Al verlo subir en burro por la carretera, con los zapatos rozando el suelo, aventuro que se trata de un chiflado, o de algún turista singular y perdido: es demasiado joven, pero viste chaleco de punto y corbata de seda. Al llegar le damos el alto y, pese a la excentricidad de la escena, la subteniente extrae un fajo de multas.
- Dónde se creerá que va…–murmura, mientras el burro lanza un rebuzno endeble.
El joven se apea del asno y justifica su presencia: lleva quince días de interino en el colegio, carece de coche y lo del cierre por el virus le ha pillado por sorpresa.
- No me ha dado tiempo a preparar los deberes de los niños; el alcalde pedáneo me ha prestado el animal –agrega, y baja la mirada con cara de susto.
A la subteniente se le ilumina la cara y, por un instante, parece esbozar una sonrisa. Es una mujer puntillosa, de gestos lacónicos, que rara vez se inmuta por nada.
- Y dónde dice que va.
Esta comarca, abandonada de la mano de Dios, está llena de aldeas diminutas, diseminadas como canicas por los tajos del valle. Las casas, con tejados de pizarra y piedras de sillería, hacen pensar en otra época. La mayoría están cerradas varios meses y se orean al llegar el verano. Apenas quedan bestias, rosas y niños. Tampoco hay internet: la única banda ancha es la cenefa del cielo.
- A Quintanilla.
- Deje el jumento atado y venga con nosotros.
El pueblo dormita en un cerro y cruzamos una trocha para acceder a él. En el umbral de la casa, con los brazos en jarras, un hombre nos ve salir del todoterreno.
- Guarde una distancia prudencial –precisa la subteniente.
El rosto de la niña, al otro lado de la ventana, brilla con un júbilo expectante: parece que ha salido de las páginas de un cuento o, tal vez, de la mente de los allí congregados. El óvalo de la cara, menudo y rojo, hace pensar en una ciruela frotada con los dedos.

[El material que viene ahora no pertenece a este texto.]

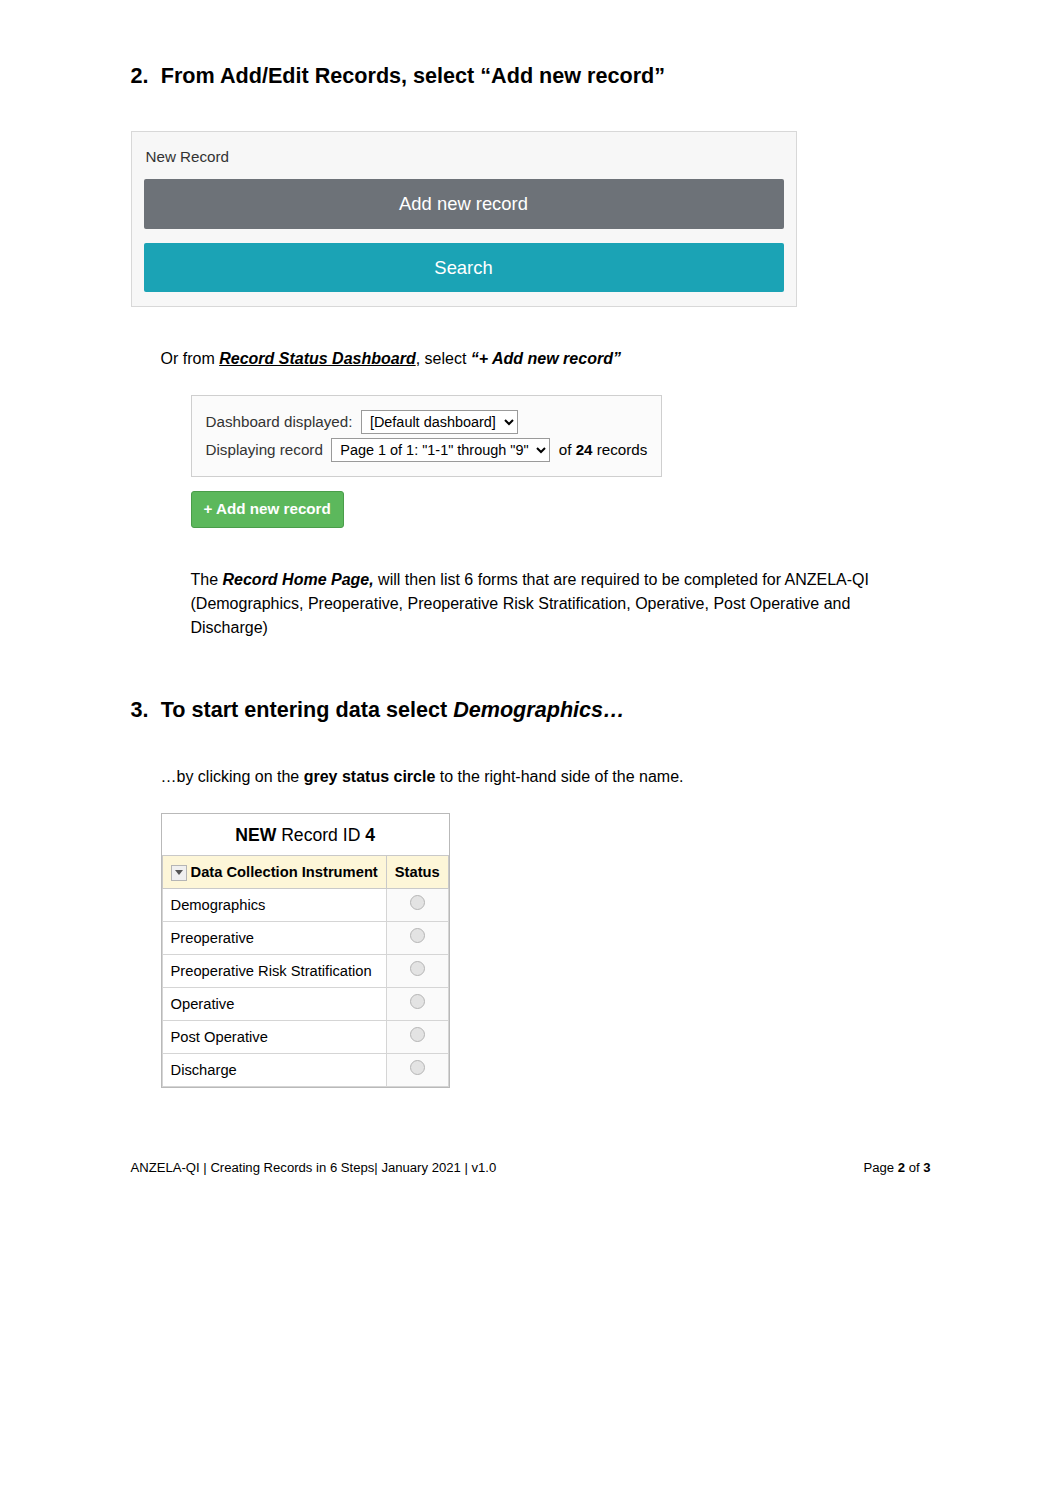2. From Add/Edit Records, select “Add new record”
New Record
Add new record
Search
Or from Record Status Dashboard, select “+ Add new record”
Dashboard displayed: [Default dashboard]
Displaying record Page 1 of 1: "1-1" through "9" of 24 records
+ Add new record
The Record Home Page, will then list 6 forms that are required to be completed for ANZELA-QI (Demographics, Preoperative, Preoperative Risk Stratification, Operative, Post Operative and Discharge)
3. To start entering data select Demographics…
…by clicking on the grey status circle to the right-hand side of the name.
NEW Record ID 4
| Data Collection Instrument | Status |
| --- | --- |
| Demographics | |
| Preoperative | |
| Preoperative Risk Stratification | |
| Operative | |
| Post Operative | |
| Discharge | |
ANZELA-QI | Creating Records in 6 Steps| January 2021 | v1.0 Page 2 of 3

- Sara –susurra el maestro.
La subteniente y yo enmudecemos, como a punto de zarpar en un navío, mirando la escena con curiosidad. El maestro saca un mazo de folios y los posa en un pozo. Se endereza y habla en voz alta al padre.

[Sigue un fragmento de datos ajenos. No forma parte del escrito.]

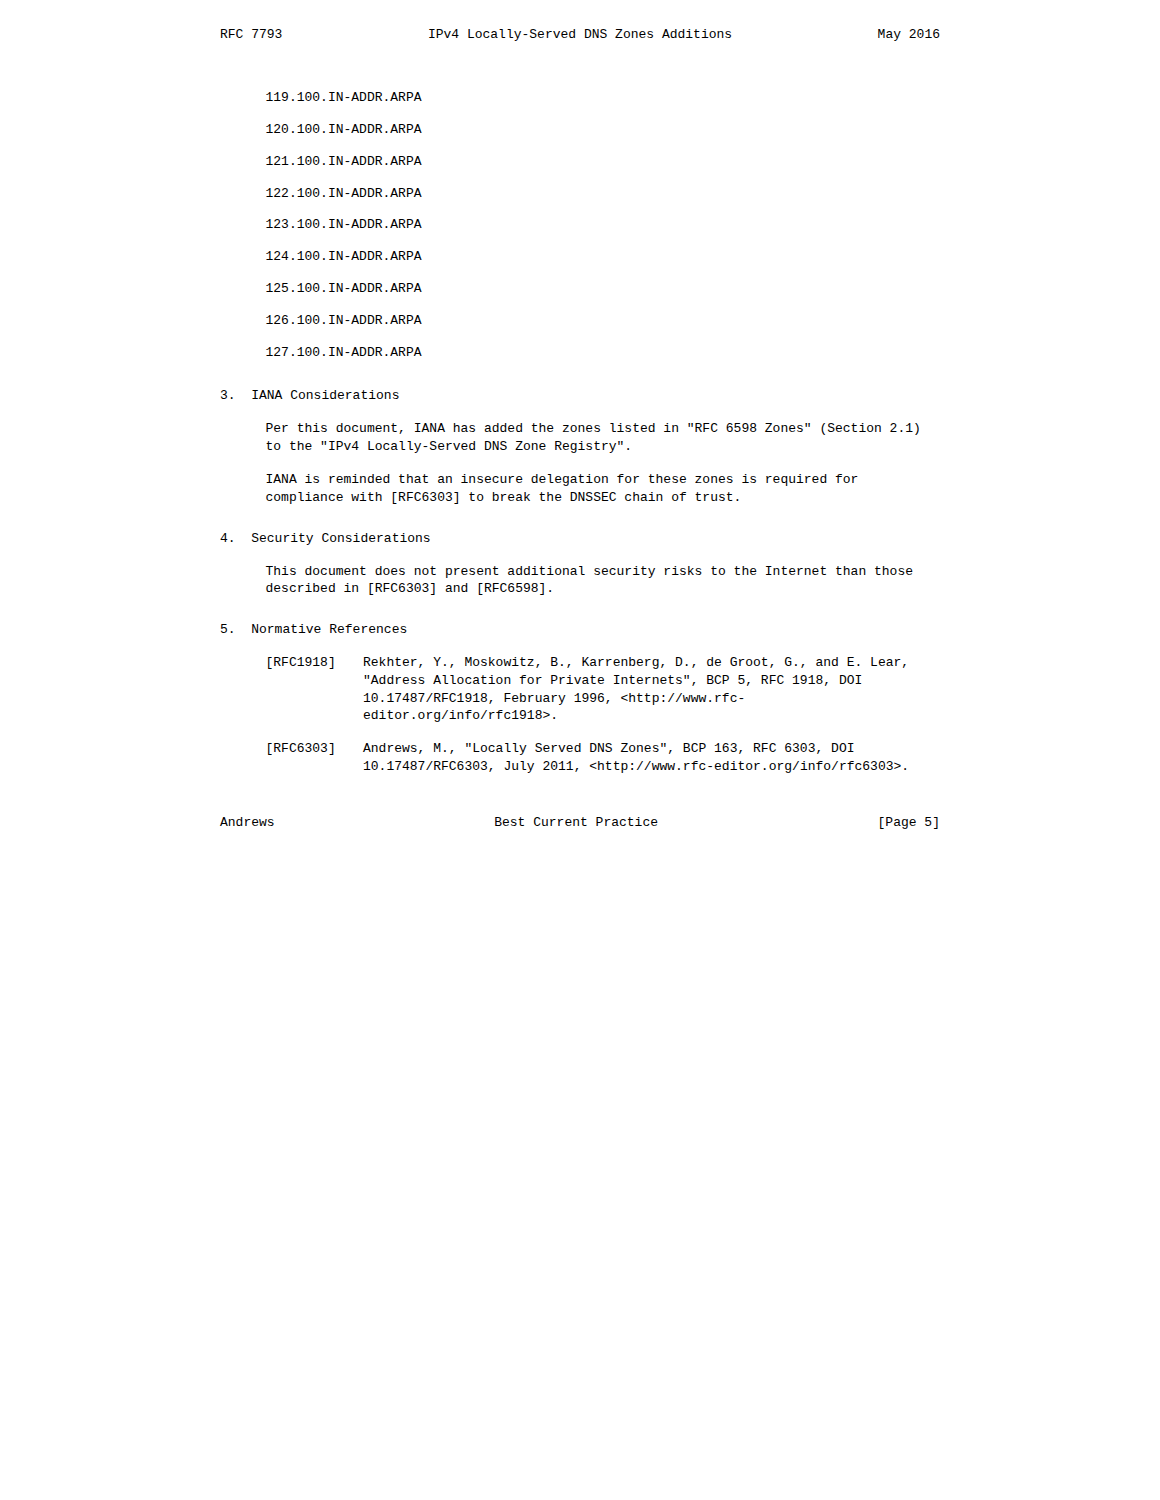RFC 7793 IPv4 Locally-Served DNS Zones Additions May 2016
119.100.IN-ADDR.ARPA
120.100.IN-ADDR.ARPA
121.100.IN-ADDR.ARPA
122.100.IN-ADDR.ARPA
123.100.IN-ADDR.ARPA
124.100.IN-ADDR.ARPA
125.100.IN-ADDR.ARPA
126.100.IN-ADDR.ARPA
127.100.IN-ADDR.ARPA
3. IANA Considerations
Per this document, IANA has added the zones listed in "RFC 6598 Zones" (Section 2.1) to the "IPv4 Locally-Served DNS Zone Registry".
IANA is reminded that an insecure delegation for these zones is required for compliance with [RFC6303] to break the DNSSEC chain of trust.
4. Security Considerations
This document does not present additional security risks to the Internet than those described in [RFC6303] and [RFC6598].
5. Normative References
[RFC1918] Rekhter, Y., Moskowitz, B., Karrenberg, D., de Groot, G., and E. Lear, "Address Allocation for Private Internets", BCP 5, RFC 1918, DOI 10.17487/RFC1918, February 1996, <http://www.rfc-editor.org/info/rfc1918>.
[RFC6303] Andrews, M., "Locally Served DNS Zones", BCP 163, RFC 6303, DOI 10.17487/RFC6303, July 2011, <http://www.rfc-editor.org/info/rfc6303>.
Andrews Best Current Practice [Page 5]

- En la primera hoja le explico todo lo que tiene que hacer esta semana.
El padre lo mira de modo acogedor y asiente con una sonrisa. Se produce un silencio súbito y embarazoso. La subteniente carraspea y un herrerillo, esponjando las alas, rompe a volar.
- ¿Algo más? –pregunta la subteniente con voz irreconocible.
- Solo un momento –suplica el joven. Entonces descubre un libro y, desplazándose con agilidad, se afinca frente a la ventana. La niña, que no ha soltado ni mú, lo mira intensamente.- Vendré a leerte un capítulo todas las semanas, ¿de acuerdo? –le dice.
Por unos segundos, me parece que la subteniente va a formular una pregunta, pero cruza los brazos y, al igual que yo, escucha con expresión atenta. También la niña lo hace, pero en sus ojos titila otra emoción. Algo que la envuelve lentamente y se va sedimentando en su memoria: la voz de este héroe anónimo, la luz de un día de abril, el eco de un rebuzno reverberando a lo lejos.
El maestro levanta la tapa y observa a la niña recortada en su ventana luego, carraspeando levemente, recita con dulzura: “Platero es pequeño, peludo, suave; tan blando por fuera, que se diría todo de algodón…”.
En nuestra sonrisa, y en los ojos de la niña, hay un fulgor de caracolas.